*** Block opens ***
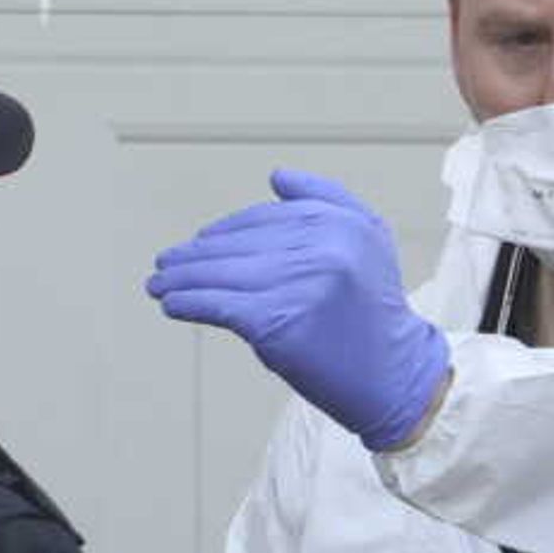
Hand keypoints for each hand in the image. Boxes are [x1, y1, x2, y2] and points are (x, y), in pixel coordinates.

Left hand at [148, 171, 453, 451]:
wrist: (395, 375)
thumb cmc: (376, 312)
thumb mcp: (369, 237)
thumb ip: (326, 198)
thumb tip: (274, 177)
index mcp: (337, 223)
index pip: (262, 220)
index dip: (225, 232)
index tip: (200, 242)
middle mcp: (319, 250)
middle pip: (236, 247)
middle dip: (193, 255)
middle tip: (166, 263)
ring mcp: (296, 287)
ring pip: (221, 274)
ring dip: (181, 278)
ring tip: (158, 283)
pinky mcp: (276, 323)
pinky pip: (218, 306)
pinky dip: (188, 302)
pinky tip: (171, 303)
*** Block closes ***
Beginning at the line that contains "thumb ip: (326, 198)", give again every line down to the end of the material, exactly as written, and stop there.

thumb ip: (326, 198)
thumb tip: (274, 177)
index mcp: (337, 223)
index pip: (262, 220)
index dip: (225, 232)
index tip: (200, 242)
middle mcp: (319, 250)
middle pip: (236, 247)
middle dip: (193, 255)
middle tip: (166, 263)
ring mcp: (296, 287)
ring pip: (221, 274)
ring dip: (181, 278)
ring tip: (158, 283)
pinky mcp: (276, 323)
pinky pip: (218, 306)
pinky dip: (188, 302)
pinky tip: (171, 303)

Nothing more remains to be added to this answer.